§ WHAT IS EXPECTED
Within the entries below, count the lines that hold the string "teacup" and give only that number.

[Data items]

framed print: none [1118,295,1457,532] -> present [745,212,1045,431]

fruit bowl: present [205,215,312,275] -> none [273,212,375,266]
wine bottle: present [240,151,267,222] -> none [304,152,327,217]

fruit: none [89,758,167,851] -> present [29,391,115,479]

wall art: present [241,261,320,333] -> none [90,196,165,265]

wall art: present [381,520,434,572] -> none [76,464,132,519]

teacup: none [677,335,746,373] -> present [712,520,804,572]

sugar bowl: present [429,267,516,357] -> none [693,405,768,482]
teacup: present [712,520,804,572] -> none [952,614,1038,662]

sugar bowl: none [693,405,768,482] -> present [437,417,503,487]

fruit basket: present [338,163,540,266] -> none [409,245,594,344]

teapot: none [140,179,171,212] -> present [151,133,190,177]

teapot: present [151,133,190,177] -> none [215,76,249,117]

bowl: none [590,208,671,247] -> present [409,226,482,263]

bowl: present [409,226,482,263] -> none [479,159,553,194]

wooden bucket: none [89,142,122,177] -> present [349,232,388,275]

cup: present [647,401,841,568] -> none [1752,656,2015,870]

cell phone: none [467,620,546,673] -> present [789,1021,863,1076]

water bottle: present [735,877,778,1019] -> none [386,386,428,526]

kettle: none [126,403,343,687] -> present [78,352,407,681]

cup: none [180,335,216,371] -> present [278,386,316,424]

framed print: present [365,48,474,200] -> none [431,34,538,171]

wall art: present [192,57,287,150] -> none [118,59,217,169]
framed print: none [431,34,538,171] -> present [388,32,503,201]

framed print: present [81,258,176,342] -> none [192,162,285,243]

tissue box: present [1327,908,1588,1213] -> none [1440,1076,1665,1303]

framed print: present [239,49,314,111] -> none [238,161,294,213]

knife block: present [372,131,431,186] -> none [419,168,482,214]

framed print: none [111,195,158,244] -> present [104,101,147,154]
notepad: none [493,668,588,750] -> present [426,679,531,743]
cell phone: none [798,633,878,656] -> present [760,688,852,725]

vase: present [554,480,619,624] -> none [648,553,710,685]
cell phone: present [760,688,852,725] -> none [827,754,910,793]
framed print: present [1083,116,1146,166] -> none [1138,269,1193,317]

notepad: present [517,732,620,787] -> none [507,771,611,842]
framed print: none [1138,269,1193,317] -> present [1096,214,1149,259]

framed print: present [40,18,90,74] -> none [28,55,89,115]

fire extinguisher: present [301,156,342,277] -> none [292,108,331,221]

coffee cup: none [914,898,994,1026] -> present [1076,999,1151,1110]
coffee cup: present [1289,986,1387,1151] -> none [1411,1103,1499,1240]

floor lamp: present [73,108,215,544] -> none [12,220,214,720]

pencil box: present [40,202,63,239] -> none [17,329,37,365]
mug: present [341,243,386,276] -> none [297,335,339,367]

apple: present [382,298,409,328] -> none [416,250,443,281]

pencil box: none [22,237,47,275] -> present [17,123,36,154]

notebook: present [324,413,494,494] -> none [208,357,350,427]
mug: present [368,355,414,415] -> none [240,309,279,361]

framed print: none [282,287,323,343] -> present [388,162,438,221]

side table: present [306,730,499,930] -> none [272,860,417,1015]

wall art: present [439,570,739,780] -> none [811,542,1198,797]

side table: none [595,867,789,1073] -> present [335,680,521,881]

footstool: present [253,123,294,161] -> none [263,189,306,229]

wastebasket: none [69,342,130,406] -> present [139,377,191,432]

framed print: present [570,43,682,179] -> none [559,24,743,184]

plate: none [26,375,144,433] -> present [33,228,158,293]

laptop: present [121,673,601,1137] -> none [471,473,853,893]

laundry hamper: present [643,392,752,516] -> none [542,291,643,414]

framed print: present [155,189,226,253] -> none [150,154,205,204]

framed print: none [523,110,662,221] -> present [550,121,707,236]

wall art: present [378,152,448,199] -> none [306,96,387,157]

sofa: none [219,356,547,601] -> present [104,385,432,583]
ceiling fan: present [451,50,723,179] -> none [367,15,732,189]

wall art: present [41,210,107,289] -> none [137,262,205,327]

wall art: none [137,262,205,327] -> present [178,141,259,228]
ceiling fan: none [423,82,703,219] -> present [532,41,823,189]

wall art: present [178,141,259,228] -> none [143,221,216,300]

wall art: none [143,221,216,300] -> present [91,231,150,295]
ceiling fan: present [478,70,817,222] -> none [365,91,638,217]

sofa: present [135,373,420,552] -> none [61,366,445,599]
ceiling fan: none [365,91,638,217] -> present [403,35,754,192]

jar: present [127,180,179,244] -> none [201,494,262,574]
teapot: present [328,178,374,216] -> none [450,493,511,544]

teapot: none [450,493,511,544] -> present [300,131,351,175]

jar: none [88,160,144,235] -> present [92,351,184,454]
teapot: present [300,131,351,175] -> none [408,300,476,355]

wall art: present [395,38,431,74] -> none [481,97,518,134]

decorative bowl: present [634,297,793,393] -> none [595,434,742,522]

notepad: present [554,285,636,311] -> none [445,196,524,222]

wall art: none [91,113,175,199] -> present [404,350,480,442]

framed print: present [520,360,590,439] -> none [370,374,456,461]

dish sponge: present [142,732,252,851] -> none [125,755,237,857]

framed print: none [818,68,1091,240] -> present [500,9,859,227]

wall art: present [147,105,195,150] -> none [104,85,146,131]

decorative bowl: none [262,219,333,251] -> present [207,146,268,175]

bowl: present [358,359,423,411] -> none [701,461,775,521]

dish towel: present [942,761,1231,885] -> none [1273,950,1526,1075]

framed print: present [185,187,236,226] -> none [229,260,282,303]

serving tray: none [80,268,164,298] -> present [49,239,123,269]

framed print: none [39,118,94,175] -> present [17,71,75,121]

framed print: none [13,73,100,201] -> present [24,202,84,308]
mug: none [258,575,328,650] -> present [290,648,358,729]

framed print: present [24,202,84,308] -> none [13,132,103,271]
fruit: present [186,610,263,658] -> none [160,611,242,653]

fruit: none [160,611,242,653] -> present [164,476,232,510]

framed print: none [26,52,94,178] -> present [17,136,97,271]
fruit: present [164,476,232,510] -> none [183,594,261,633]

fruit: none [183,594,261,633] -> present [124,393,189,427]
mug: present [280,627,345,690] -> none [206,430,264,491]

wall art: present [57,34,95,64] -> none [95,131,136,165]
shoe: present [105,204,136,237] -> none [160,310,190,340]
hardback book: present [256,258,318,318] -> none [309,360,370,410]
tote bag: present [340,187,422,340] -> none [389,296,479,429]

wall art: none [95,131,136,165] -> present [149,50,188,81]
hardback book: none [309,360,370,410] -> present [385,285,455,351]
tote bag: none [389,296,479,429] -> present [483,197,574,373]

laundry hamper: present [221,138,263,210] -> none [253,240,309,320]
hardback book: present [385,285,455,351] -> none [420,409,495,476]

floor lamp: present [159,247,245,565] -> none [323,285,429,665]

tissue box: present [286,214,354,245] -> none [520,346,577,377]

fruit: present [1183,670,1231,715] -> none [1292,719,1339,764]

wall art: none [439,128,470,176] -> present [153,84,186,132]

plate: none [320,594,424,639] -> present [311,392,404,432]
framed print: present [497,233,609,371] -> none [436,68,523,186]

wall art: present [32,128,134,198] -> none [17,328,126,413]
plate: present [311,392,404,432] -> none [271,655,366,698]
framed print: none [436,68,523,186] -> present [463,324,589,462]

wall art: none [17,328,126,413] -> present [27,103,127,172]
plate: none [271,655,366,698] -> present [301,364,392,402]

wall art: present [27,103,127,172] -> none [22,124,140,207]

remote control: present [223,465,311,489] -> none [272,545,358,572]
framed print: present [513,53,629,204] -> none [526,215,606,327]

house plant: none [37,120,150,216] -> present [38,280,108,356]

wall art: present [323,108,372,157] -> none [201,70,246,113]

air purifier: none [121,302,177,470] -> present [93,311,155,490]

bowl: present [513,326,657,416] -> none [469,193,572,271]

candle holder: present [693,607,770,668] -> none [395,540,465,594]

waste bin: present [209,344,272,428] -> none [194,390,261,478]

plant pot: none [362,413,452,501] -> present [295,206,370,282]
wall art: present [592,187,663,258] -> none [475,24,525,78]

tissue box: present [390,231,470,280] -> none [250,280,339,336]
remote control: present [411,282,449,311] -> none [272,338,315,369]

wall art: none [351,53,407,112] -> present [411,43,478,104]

§ ANSWER AREA
2